Code “rots” when it doesn’t run, and your pipeline may break due to updates somewhere else. To avoid having your pipeline inactive for long stretches of time you can instruct GitLab to trigger it on a certain schedule. I do it once a week.

Source

Here is my own repo if you want to check out anything else.

Addenda (2021-08-10)

Just as I hoped, making the effort of writing this post lead to a few discussions that yielded a couple more tricks.

Enable BuildKit

Docker BuildKit is described as a “new backend” for the docker build command, and has been available (though not turned on by default) since Docker 18.09. It’s supposed to run marginally faster, and has at least a couple of interesting features: the --secret flag to handle secrets securely while building images and external image cache sources, which are covered in the next section.

At the time of writing turning BuildKit on is simply a matter of setting a new environment variable for all build jobs:

variables:
  DOCKER_BUILDKIT: 1
  DOCKER_TLS_CERTDIR: /certs

I expect this to be unnecessary at some point in the future. You can check that BuildKit is enabled by peeking at the log of any build job, the output format should be quite different.

Leverage external cache sources

This feature requires BuildKit, and it is another (I believe neater) way to accomplish the same thing as the only keyword, i.e. build images only when their code changes.

Instead of using only as described above, pass the arguments --build-arg BUILDKIT_INLINE_CACHE=1 --cache-from $IMAGE_NAME to all build commands. The first argument will embed a new metadata cache into the image, and the second one will instruct Docker to use it while building the image.
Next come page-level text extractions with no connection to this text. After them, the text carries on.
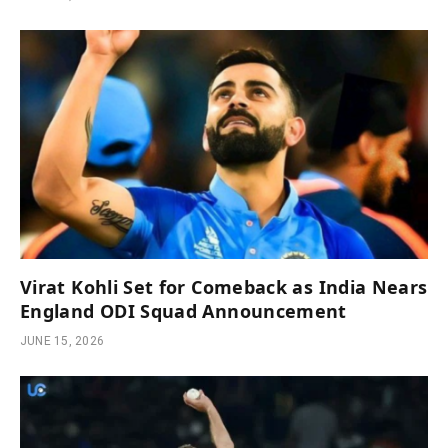
Virat Kohli Set for Comeback as India Nears
England ODI Squad Announcement
JUNE 15, 2026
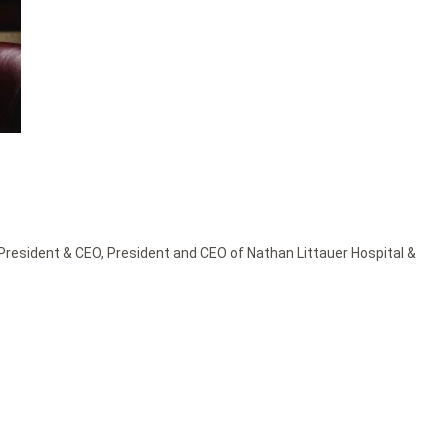
President & CEO
,
President and CEO of Nathan Littauer Hospital &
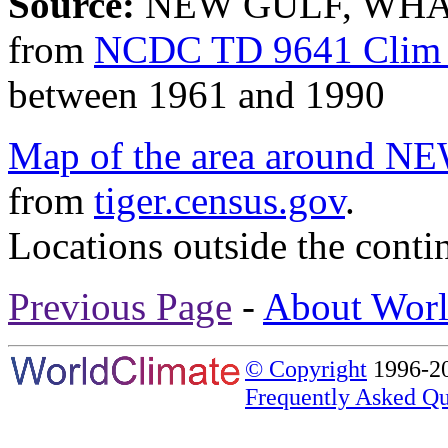
Source:
NEW GULF, WHAR
from
NCDC TD 9641 Clim 
between 1961 and 1990
Map of the area aroun
from
tiger.census.gov
.
Locations outside the conti
Previous Page
-
About Worl
© Copyright
1996-20
Frequently Asked Qu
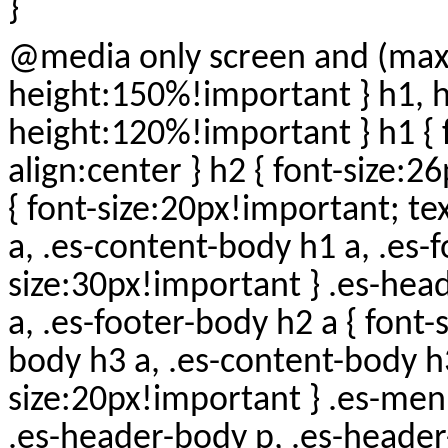
}
@media only screen and (max-wid
height:150%!important } h1, h2,
height:120%!important } h1 { 
align:center } h2 { font-size:2
{ font-size:20px!important; te
a, .es-content-body h1 a, .es-f
size:30px!important } .es-hea
a, .es-footer-body h2 a { font
body h3 a, .es-content-body h3
size:20px!important } .es-menu
.es-header-body p, .es-header-b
This allows Docker to treat the registry as an image cache, like when you build the same image on your local machine repeatedly and Docker is capable of reusing some layers.

alpine:
  stage: tier1
  script:
    - docker build --build-arg BUILDKIT_INLINE_CACHE=1 --cache-from 1maa/alpine:3.14 -t 1maa/alpine:3.14 -f alpine/Dockerfile alpine
    - docker login -u $DOCKER_HUB_USER -p $DOCKER_HUB_PASS
    - docker push 1maa/alpine:3.14

The time savings when building a handful of (mostly) unchanged images can be huge:

Note that the first commit only added --build-arg ... and pushed a fresh set of metadated images to the registry, the last one added the --cache-from ... argument to use that metadata.

In essence this has exactly the same behaviour as if you pulled the old image from the registry before doing the build, but without even paying a price for downloading the layers that the build process cannot reuse.